How to show this? We know that $D^\alpha v_n \to D^\alpha v$ uniformly for all multiindices $\alpha$, but I can't get $L^p$ convergence from this. Help appreciated.
$D((0,T)\times \Omega)\subset L^2((0,T);H^1(\Omega))\subset L^1_{loc}((0,T);H^1(\Omega))$.

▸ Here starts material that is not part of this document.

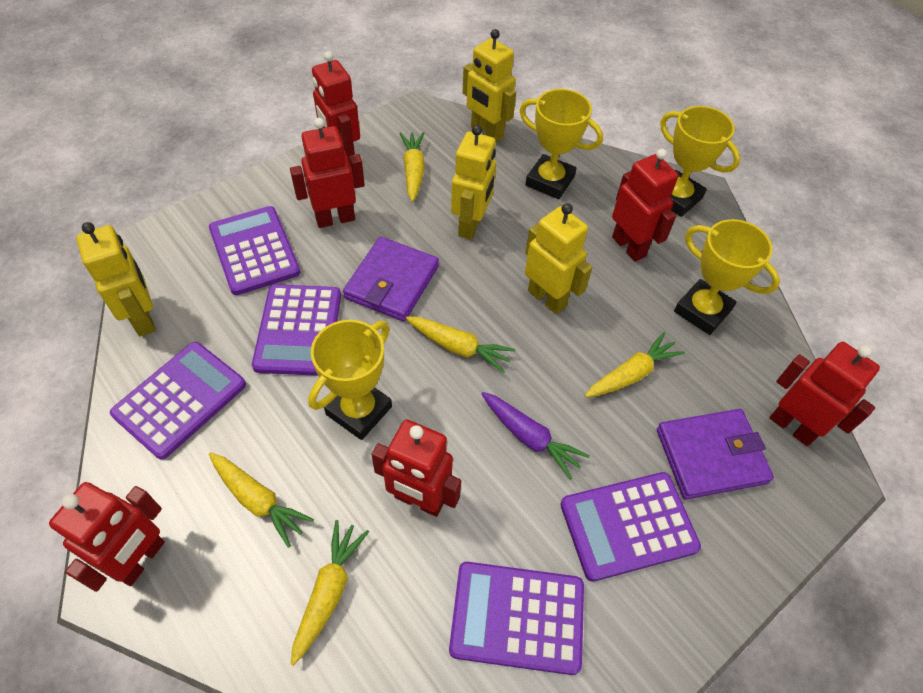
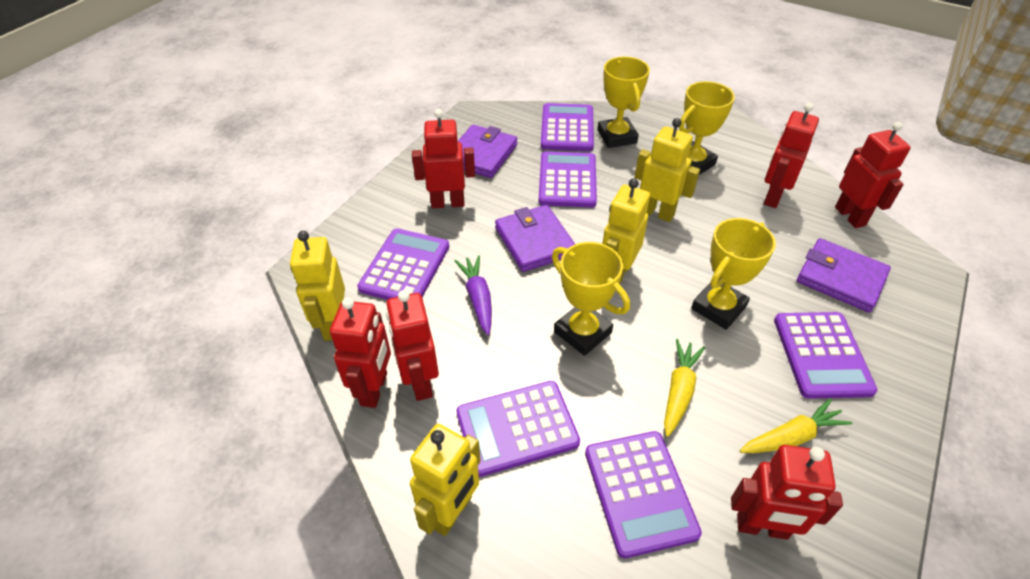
purple calculator: [110,342,246,460] [209,206,300,295] [252,284,341,376] [449,562,584,675] [560,472,701,582] = 5 -> [357,228,449,300] [456,381,580,477] [539,151,597,207] [541,103,594,151] [585,431,702,558] [774,312,877,399] = 6
purple wallet: [343,237,439,321] [657,409,774,499] = 2 -> [458,125,517,178] [495,205,575,272] [797,238,891,313] = 3
yellow carrot: [209,452,314,548] [291,520,369,666] [399,132,425,202] [406,316,516,373] [585,332,685,397] = 5 -> [664,339,705,437] [740,398,852,453] = 2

Define $$f(v) = \int_0^Tdt \langle f(t,\cdot),v (t,\cdot)\rangle_{H^{-1};H^1},$$ then $$|f(v)|\le \int_0^Tdt \| f(t,\cdot)\|_{H^{-1}}\|v (t,\cdot)\|_{H^1} \le | K |\int_0^Tdt \| f(t,\cdot)\|_{H^{-1}}\sqrt{\|v (t,\cdot)\|_{L^\infty}^2+\|\nabla_x v (t,\cdot)\|_{L^\infty}^2 },$$ where $K$ is a projection of the support of $v$ on $\Omega$. Now we need only to deal with technical details $$|f(v)|\le |K|T \|v\|_{C^1((0,T)\times\Omega)} \int_0^Tdt \| f(t,\cdot)\|_{H^{-1}} \le |K|T^{3/2} \|f\|_{L^2((0,T);H^{-1}(\Omega))}\|v\|_{C^1((0,T)\times\Omega)} . $$ This proves that $f(v)$ is a distribution.